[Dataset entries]
BEGIN
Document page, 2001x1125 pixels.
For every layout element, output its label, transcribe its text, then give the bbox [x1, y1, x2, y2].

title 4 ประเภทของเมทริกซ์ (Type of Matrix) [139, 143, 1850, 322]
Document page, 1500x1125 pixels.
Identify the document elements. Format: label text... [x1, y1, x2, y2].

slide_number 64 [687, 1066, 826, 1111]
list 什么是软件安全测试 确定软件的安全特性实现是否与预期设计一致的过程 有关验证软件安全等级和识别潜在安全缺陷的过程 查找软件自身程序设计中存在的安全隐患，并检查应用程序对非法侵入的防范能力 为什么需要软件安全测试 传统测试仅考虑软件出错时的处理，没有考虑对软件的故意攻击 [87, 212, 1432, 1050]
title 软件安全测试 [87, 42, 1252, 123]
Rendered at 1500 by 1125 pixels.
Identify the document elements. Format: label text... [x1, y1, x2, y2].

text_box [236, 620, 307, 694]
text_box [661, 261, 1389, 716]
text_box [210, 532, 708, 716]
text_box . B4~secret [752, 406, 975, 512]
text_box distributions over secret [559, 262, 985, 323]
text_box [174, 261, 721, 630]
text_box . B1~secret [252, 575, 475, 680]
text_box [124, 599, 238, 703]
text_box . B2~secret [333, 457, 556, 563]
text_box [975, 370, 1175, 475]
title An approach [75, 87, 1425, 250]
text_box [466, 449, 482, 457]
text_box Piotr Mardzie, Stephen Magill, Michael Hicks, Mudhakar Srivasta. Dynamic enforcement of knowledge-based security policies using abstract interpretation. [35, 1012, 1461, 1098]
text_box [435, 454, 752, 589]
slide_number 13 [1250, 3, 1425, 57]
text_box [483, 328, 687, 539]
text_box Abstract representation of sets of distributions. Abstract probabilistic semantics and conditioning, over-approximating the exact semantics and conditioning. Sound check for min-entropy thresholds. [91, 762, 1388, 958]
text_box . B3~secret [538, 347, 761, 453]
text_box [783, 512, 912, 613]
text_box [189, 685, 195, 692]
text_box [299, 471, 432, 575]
END
**ABOUT THIS TASK**
All the records, as written, must be given again.

**SOLUTION FOR THIS TASK**
Document page, 2001x1125 pixels.
For every layout element, output its label, transcribe its text, then give the bbox [x1, y1, x2, y2].

title 4 ประเภทของเมทริกซ์ (Type of Matrix) [139, 143, 1850, 322]
Document page, 1500x1125 pixels.
Identify the document elements. Format: label text... [x1, y1, x2, y2].

slide_number 64 [687, 1066, 826, 1111]
list 什么是软件安全测试 确定软件的安全特性实现是否与预期设计一致的过程 有关验证软件安全等级和识别潜在安全缺陷的过程 查找软件自身程序设计中存在的安全隐患，并检查应用程序对非法侵入的防范能力 为什么需要软件安全测试 传统测试仅考虑软件出错时的处理，没有考虑对软件的故意攻击 [87, 212, 1432, 1050]
title 软件安全测试 [87, 42, 1252, 123]
Rendered at 1500 by 1125 pixels.
Identify the document elements. Format: label text... [x1, y1, x2, y2].

text_box [236, 620, 307, 694]
text_box [661, 261, 1389, 716]
text_box [210, 532, 708, 716]
text_box . B4~secret [752, 406, 975, 512]
text_box distributions over secret [559, 262, 985, 323]
text_box [174, 261, 721, 630]
text_box . B1~secret [252, 575, 475, 680]
text_box [124, 599, 238, 703]
text_box . B2~secret [333, 457, 556, 563]
text_box [975, 370, 1175, 475]
title An approach [75, 87, 1425, 250]
text_box [466, 449, 482, 457]
text_box Piotr Mardzie, Stephen Magill, Michael Hicks, Mudhakar Srivasta. Dynamic enforcement of knowledge-based security policies using abstract interpretation. [35, 1012, 1461, 1098]
text_box [435, 454, 752, 589]
slide_number 13 [1250, 3, 1425, 57]
text_box [483, 328, 687, 539]
text_box Abstract representation of sets of distributions. Abstract probabilistic semantics and conditioning, over-approximating the exact semantics and conditioning. Sound check for min-entropy thresholds. [91, 762, 1388, 958]
text_box . B3~secret [538, 347, 761, 453]
text_box [783, 512, 912, 613]
text_box [189, 685, 195, 692]
text_box [299, 471, 432, 575]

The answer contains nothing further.